**WHAT THIS TASK INVOLVES:**
Rewrite the rows from the line containing "pose: elev=354.6 azim=240.7" through the line containing "Dot at: (377, 294)", replacing "dist" with "distance" and keeping everything else the same.

**RECORDS FOR PROCESSING:**
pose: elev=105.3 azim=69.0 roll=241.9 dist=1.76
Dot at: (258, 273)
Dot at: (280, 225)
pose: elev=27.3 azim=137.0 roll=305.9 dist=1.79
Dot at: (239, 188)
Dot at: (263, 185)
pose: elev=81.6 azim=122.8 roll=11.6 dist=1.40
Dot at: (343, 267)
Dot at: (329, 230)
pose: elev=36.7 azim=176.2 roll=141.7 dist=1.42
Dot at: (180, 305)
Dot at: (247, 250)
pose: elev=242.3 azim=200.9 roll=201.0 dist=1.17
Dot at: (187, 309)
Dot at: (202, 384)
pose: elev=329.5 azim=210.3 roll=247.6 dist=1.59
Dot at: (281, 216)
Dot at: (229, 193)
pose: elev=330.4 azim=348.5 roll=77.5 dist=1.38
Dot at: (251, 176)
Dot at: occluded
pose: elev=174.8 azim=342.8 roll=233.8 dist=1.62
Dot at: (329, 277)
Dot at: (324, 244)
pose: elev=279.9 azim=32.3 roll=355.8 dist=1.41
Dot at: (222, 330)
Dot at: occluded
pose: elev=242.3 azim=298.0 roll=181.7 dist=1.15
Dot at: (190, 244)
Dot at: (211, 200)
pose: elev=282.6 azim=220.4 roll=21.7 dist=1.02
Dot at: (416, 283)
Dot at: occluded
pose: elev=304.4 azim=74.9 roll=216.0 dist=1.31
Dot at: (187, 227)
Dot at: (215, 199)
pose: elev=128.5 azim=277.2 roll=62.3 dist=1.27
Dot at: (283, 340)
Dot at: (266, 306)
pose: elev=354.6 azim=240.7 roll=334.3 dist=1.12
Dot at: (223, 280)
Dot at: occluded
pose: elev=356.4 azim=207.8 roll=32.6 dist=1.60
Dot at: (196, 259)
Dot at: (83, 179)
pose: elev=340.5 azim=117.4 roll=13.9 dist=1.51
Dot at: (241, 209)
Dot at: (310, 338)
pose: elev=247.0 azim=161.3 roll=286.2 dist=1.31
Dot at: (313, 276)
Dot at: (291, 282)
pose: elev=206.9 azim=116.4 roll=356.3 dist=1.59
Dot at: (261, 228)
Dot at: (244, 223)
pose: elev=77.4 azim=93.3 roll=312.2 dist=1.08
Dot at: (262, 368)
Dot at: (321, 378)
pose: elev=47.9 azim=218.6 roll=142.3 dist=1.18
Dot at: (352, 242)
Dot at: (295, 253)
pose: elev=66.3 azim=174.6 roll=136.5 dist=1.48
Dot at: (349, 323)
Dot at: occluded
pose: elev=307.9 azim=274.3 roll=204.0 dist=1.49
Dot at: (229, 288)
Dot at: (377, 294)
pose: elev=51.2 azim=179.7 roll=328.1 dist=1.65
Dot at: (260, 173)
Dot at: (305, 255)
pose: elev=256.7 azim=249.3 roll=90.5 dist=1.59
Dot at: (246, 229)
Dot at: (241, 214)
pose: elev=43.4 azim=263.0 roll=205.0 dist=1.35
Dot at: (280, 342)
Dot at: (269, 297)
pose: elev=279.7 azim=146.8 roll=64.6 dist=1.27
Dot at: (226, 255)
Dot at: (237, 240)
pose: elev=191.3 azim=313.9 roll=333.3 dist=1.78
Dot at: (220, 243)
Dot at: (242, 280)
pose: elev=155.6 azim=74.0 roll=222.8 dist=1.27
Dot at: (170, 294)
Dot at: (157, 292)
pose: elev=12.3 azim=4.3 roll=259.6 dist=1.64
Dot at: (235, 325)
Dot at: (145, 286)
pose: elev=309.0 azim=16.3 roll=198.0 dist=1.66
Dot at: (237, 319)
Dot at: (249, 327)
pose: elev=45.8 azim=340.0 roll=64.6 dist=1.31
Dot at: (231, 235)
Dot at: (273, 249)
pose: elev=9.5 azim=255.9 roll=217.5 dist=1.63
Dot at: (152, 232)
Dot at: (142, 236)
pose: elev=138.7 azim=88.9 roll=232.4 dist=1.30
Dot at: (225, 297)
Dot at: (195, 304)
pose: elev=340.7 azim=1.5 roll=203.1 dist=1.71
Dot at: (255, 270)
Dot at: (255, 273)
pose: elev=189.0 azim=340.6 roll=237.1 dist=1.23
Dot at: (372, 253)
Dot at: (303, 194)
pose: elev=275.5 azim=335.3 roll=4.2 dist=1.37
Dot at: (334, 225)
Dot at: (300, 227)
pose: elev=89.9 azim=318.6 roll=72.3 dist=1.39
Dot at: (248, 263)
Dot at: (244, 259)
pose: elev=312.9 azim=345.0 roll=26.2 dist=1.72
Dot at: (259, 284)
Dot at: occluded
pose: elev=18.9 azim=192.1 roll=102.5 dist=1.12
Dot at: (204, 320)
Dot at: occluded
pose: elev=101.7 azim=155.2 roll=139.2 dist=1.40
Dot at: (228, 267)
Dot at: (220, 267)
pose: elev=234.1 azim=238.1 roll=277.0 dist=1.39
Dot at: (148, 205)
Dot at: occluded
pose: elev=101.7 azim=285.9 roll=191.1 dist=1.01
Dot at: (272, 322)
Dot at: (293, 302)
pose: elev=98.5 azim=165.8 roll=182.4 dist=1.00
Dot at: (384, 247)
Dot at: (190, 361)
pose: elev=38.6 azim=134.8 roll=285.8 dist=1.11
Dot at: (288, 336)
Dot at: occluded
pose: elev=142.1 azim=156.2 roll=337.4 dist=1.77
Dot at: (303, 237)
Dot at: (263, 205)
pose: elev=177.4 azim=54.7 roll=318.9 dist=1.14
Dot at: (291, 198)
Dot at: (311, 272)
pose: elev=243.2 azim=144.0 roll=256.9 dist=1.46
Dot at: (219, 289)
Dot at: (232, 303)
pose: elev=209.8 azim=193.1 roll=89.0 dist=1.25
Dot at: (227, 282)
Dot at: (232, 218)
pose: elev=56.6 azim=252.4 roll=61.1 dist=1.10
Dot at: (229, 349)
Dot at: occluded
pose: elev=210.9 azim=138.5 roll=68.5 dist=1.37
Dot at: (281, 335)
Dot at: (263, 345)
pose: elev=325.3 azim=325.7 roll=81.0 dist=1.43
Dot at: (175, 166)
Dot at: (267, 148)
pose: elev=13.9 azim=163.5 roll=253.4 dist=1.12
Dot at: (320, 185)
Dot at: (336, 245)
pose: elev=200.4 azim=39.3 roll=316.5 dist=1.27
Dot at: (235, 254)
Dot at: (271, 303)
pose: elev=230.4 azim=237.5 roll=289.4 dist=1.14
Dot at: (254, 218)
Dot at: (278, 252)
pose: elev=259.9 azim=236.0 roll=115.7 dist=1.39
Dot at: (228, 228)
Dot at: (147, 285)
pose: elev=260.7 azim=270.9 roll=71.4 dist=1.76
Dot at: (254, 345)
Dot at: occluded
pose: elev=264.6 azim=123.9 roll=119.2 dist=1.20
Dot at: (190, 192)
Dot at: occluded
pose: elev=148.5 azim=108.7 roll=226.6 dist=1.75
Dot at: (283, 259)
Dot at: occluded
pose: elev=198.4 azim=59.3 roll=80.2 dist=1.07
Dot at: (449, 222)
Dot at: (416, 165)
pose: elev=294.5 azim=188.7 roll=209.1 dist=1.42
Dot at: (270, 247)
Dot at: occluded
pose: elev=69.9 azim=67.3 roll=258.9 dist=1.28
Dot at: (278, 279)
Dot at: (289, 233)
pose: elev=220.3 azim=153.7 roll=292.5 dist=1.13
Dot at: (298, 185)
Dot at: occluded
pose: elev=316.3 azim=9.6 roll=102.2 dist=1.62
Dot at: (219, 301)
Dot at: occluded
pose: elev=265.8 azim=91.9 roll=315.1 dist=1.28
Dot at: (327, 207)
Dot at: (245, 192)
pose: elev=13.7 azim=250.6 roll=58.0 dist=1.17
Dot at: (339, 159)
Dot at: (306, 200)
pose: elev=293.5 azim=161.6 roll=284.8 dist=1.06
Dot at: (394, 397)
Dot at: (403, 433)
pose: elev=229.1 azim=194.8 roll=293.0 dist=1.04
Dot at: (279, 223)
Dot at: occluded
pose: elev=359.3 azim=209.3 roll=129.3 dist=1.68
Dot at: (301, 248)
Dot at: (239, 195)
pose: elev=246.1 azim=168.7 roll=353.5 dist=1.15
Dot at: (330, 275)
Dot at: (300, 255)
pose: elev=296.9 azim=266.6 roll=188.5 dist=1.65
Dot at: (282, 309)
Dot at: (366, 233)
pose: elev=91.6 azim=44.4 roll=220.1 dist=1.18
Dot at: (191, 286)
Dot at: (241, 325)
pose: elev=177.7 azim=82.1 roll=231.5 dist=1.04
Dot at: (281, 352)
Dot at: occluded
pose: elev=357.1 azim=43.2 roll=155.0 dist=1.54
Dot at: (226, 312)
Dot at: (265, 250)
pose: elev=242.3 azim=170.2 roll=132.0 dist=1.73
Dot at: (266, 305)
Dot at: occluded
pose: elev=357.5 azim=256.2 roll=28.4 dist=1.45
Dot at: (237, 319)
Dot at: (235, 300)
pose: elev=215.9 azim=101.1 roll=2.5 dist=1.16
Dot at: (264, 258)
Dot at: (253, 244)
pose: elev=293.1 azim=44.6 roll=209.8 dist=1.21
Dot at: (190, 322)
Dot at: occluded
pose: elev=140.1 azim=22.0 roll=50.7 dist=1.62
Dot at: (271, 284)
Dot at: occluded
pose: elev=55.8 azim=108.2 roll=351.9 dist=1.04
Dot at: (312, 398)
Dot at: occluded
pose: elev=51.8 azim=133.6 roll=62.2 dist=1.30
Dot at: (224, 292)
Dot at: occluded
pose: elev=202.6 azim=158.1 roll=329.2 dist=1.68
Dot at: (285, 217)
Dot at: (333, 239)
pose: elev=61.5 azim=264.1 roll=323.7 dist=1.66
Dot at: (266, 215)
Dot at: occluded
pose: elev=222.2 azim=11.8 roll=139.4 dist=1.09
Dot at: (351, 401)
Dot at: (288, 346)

**RESPONSE:**
pose: elev=354.6 azim=240.7 roll=334.3 distance=1.12
Dot at: (223, 280)
Dot at: occluded
pose: elev=356.4 azim=207.8 roll=32.6 distance=1.60
Dot at: (196, 259)
Dot at: (83, 179)
pose: elev=340.5 azim=117.4 roll=13.9 distance=1.51
Dot at: (241, 209)
Dot at: (310, 338)
pose: elev=247.0 azim=161.3 roll=286.2 distance=1.31
Dot at: (313, 276)
Dot at: (291, 282)
pose: elev=206.9 azim=116.4 roll=356.3 distance=1.59
Dot at: (261, 228)
Dot at: (244, 223)
pose: elev=77.4 azim=93.3 roll=312.2 distance=1.08
Dot at: (262, 368)
Dot at: (321, 378)
pose: elev=47.9 azim=218.6 roll=142.3 distance=1.18
Dot at: (352, 242)
Dot at: (295, 253)
pose: elev=66.3 azim=174.6 roll=136.5 distance=1.48
Dot at: (349, 323)
Dot at: occluded
pose: elev=307.9 azim=274.3 roll=204.0 distance=1.49
Dot at: (229, 288)
Dot at: (377, 294)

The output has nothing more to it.